Emergency Colangelo Burner Update, Ryen Russillo, Ryan Whitney, and Rone
It was supposed to be a quiet night. Big Cat and PFT taped the show early, looking forward to a rare night of sleep, only for the Bryan Colangelo burner account story and the Pusha T vs. Drake beef to detonate the internet. The guys rushed back to the studio for an emergency update to address the Sixers' GM allegedly using five different Twitter accounts to chirping his own players and defend the size of his shirt collars.
Big Cat isn't buying the "investigation" and thinks the motive goes all the way to the top of the NBA's free agency food chain.
A Sixers insider created the burner accounts to get Bryan Colangelo fired so LeBron James would sign
I think someone inside the Sixers organization created these accounts to get rid of Bryan Colangelo so that LeBron would come to the Sixers... I think someone in the Sixers organization did it so that they could fire him, and LeBron would be like, 'All right, that asshole's gone. I'm coming to the Sixers.'
Beyond the Sixers drama, JJ Watt is out here wearing full regalia after receiving an honorary doctorate, which has Big Cat convinced the Texans star is ready to perform open-heart surgery in the middle of a flight.
Getting an honorary doctorate makes JJ Watt think he's an actual medical doctor
JJ Watt thinks that getting an honorary doctorate makes him an MD. He's actually a doctor now... He literally thinks that he can go and operate on someone. When he's next on a plane and someone has a stroke or a heart attack, 'Is there a doctor on this plane?' JJ's like, 'Yes, that's me.'
Russillo and the NBA Finals
Ryen Russillo joined the show from a gym in California to breakdown the impending Warriors vs. Cavs Part IV. While the world is exhausted by the lack of parity, Russillo is busy debunking the idea that the Warriors are somehow "lucky" because of opponent injuries. Big Cat tried to float a few of his more "blog boy" flavored takes, specifically targeting the impact of Kevin Durant.
The Warriors move the ball better and are superior without Kevin Durant
The Warriors are better without Kevin Durant... They move the ball better. Yeah, they move the ball better.
Russillo also gave some insight into the Celtics' future, noting that while the young wings are the priority, Danny Ainge is always hunting for the next massive move. As for the actual Finals, Russillo sees the talent gap as just too wide for LeBron to bridge alone this time.
The Golden State Warriors will win the NBA Finals in six games
I'll say Warriors in six. Yeah, I'll say, like, something, you know, a couple of a game there. The Warriors are an incredibly, like, arrogant team, for good reason, but... They will screw around. They will screw around in a game and lose it.
Ryan Whitney and the Stanley Cup
Ryan Whitney brought the heat to discuss the Stanley Cup Final between the Capitals and the Golden Knights. As a hockey guy, Whit has no time for the haters of the Vegas pregame spectacle. If you think a medieval knight fighting a jet on ice is "too much," Whit has some choice words for you.

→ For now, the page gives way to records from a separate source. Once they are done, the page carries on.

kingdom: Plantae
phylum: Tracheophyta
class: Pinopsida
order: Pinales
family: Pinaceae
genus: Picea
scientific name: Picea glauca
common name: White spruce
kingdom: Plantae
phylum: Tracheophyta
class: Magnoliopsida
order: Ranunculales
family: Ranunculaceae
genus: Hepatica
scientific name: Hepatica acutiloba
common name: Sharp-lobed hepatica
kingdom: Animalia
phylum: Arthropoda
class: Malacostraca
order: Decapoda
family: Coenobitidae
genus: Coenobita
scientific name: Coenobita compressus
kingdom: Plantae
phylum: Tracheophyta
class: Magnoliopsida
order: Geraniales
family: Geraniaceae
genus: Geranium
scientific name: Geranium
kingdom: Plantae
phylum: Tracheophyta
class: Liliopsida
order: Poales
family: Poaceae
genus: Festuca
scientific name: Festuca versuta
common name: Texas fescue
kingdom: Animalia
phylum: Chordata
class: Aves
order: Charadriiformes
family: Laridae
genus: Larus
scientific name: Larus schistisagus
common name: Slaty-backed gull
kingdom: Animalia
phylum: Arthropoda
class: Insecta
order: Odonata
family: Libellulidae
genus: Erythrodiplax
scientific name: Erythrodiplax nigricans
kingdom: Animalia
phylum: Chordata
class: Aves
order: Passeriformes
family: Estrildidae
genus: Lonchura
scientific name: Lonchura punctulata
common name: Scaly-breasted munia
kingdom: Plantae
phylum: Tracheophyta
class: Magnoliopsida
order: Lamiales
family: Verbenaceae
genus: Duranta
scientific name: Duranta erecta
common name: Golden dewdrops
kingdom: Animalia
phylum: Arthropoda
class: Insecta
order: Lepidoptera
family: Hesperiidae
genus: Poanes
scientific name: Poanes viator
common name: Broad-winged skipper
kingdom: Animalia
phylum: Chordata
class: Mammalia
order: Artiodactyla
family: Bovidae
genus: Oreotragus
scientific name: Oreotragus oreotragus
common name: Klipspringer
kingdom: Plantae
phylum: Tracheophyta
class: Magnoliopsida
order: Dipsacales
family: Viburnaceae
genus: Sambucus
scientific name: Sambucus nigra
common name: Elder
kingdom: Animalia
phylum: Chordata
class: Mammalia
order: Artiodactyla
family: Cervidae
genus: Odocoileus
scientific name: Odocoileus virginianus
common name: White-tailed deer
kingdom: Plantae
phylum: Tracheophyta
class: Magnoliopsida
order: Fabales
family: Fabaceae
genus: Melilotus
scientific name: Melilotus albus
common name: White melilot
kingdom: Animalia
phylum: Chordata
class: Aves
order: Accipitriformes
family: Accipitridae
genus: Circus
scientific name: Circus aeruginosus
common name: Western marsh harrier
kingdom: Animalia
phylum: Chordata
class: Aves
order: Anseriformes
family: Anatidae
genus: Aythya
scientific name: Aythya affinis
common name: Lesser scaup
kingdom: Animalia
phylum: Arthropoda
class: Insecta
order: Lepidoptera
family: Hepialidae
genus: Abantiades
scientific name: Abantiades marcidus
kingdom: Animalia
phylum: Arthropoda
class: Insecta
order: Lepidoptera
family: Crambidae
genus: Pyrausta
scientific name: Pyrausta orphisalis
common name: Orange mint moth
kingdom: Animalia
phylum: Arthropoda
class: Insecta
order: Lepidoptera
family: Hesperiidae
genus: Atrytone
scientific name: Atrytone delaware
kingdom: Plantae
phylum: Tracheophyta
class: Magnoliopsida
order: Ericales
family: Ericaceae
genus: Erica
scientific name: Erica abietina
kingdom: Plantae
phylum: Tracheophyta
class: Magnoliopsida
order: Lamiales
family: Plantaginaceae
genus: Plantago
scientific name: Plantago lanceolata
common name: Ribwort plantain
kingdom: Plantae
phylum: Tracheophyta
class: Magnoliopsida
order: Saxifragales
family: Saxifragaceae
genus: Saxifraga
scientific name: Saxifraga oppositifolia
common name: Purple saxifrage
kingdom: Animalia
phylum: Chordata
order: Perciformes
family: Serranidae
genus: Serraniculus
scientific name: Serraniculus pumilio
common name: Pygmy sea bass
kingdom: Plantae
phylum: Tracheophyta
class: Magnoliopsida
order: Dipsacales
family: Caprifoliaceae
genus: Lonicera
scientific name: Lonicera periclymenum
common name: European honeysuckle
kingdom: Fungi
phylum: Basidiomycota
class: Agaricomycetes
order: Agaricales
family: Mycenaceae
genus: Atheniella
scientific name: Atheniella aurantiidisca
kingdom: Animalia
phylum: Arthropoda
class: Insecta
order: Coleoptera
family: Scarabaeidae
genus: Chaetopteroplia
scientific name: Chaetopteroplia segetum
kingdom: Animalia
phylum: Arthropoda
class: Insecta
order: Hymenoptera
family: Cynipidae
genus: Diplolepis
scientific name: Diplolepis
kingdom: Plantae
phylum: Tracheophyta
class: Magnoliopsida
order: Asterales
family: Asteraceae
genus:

If you don't like the Vegas Golden Knights' pregame show, you are a 'piece of shit'
If you're not into that pregame ceremony, I actually said you got a dump in your pants, and I'll reword it here, you're a piece of shit. Because it's awesome. I love it. I get a kick out of it. It's Vegas. You know it's a show.
He also took a massive swipe at the NBA's toughness compared to the NHL. After seeing Chris Paul sit out Game 7 of the Western Conference Finals with a hamstring issue, Whit was disgusted, noting that hockey players are getting needles in every joint just to skate a 45-second shift.
Chris Paul not playing Game 7 with a hamstring injury is weak compared to hockey players
So my hammy hurts so bad you can't go out and jump up two inches off the ground and take a jump shot because you're hammy? Are you kidding me? You can't get a shot? Like hockey players, you know how many shots? There's probably, I bet you 18 or 20 guys got a needle somewhere in their body last night just to go out and try to battle for the cup... It's a long way from the heart.
Half-Baked Ideas with Rone
To wrap things up, Rone joined the crew for a legendary session of Half-Baked Ideas. The energy was high (and potentially a little hazy) as they ran through concepts like "nostalgically flavored beverages" and clear socks for the person who wants the sockless look without the swamp foot.
PFT offered a solution for disgraced celebrities like Roseanne Barr that would actually benefit the world through the power of reality TV.
There should be a reality show called 'Racism Island' for people fired for racism like Roseanne Barr
Everyone who loses a job for being racist, like Roseanne Barr... should go on a reality show together. They should make a reality show called Racism Island... and then you take all the money that the show generates, and then you donate it to make a scholarship fund for minorities.
Rone’s pitch for a localized GPS might be the first million-dollar idea to come out of this segment, featuring a Philly version that tells you to "go down to Broad Street and take a left on Passyunk." We ended the show with a little ASMR Cheeto eating, because that’s exactly what the award-winning listeners deserve.